Prof. Auffarth reveals data that suggests the iStent supra is capable of significantly reducing IOP.
Clinical data shows that when a single iStent is inserted in conjunction with cataract surgery, it lowers IOP by 33% on average, without significantly impacting the safety profile of cataract surgery alone.1 That is no small accomplishment, especially as patient expectations following cataract surgery continue to raise the bar for surgeons. However, there are cases when mining of the conventional outflow pathway for aqueous does not provide sufficient lowering of intraocular pressure (IOP).
The uveoscleral outflow stent was tested in 73 eyes with uncontrolled glaucoma with two medications, to gauge the efficacy of one stent and one medication (Travoprost). The group of all phakic eyes had a mean IOP of 20.4 ± 2.4 mmHg on two medications at the time they were admitted to the study, and a mean IOP of 24.8 ± 1.7 post-washout. The mean best-corrected visual acuity was 0.7 ± 0.3 (decimal notation; ~20/30) at baseline.
Following implantation of the device in all eyes without complications, 98% met the primary endpoint of ≥20% reduction of IOP, with a mean reduction of 47%. All eyes met the secondary endpoint of IOP ≤ 18 mmHg with the stent and one hypotensive medication (Travoprost). For the 32 eyes that were followed through 18 months, the mean IOP was 12.6 mmHg on one medication. Final study results will be published once all patients reach 24 months follow-up.

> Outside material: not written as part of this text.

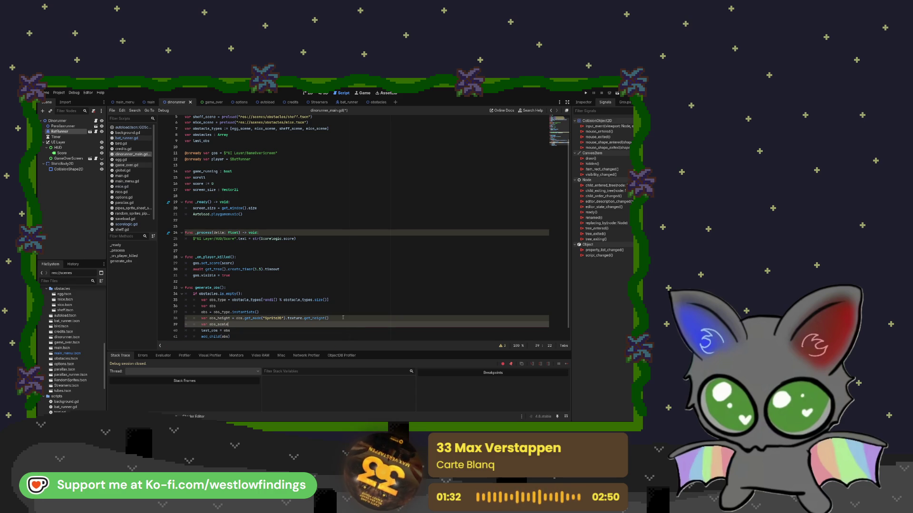
{"action": "type", "text": " = obs"}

Peri- and postoperatively, the iStent supra demonstrated efficacy with a low risk safety profile. Two eyes experienced transient hypotony at 1 week, which resolved by the 1-month postoperative evaluation. One of these eyes also manifested a choroidal detachment, which resolved by the 3-month postoperative evaluation. Two subjects had progression of pre-existing cataracts. Otherwise, visual acuity remained unchanged. These data suggest that this third generation device is capable of significant IOP reduction, along with medication reduction, when implanted as a sole procedure in patients with primary open-angle glaucoma (POAG).
Studies have shown that filtration surgery is associated with a decrease in the size of Schlemm's canal,3 a finding that is not characteristic of OAG patients who are treated with medication. Thus, restoring physiologic outflow with a MIGS device that provides a superlative safety profile should be the first objective. If necessary, a prostaglandin can be added to one or two trabecular bypass devices to reach desired target pressures. When this is not sufficient, an iStent supra device may be implanted for additional benefit. The pipeline of low-risk, minimally invasive surgical treatment options for glaucoma will continue to grow in the near future.

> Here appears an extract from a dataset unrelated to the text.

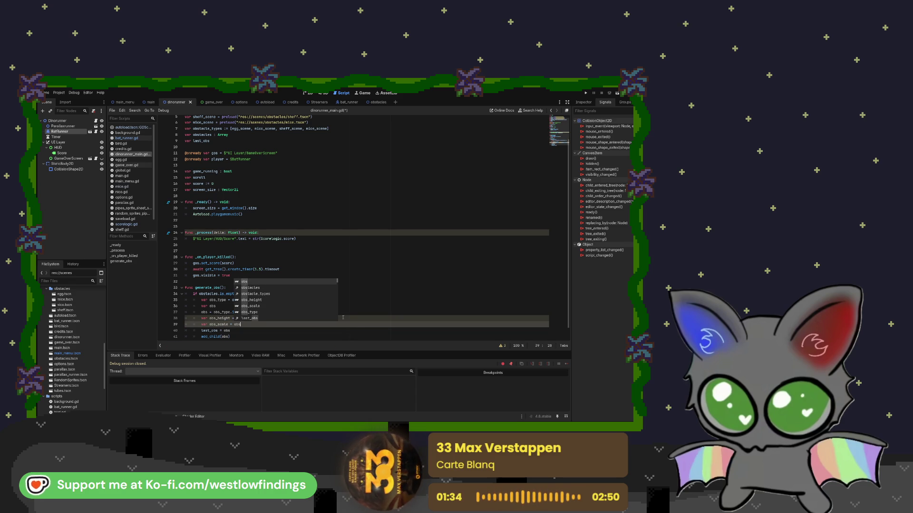
{"action": "key", "text": "Escape"}
{"action": "type", "text": ".get"}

1. T.W. Samuelson et al., Ophthalmology, 2011;118(3):459–467.
2. G. Auffarth, 'Results of ab interno suprachoroidal stent implantation and postoperative travoprost for treatment of open-angle glaucoma'. Presented at the annual meeting of the ASCRS, April 2013; San Francisco, California, USA.
3. D.H. Johnson and Y. Matsumoto, Arch. Ophthalmol., 2000;118:1251–1256.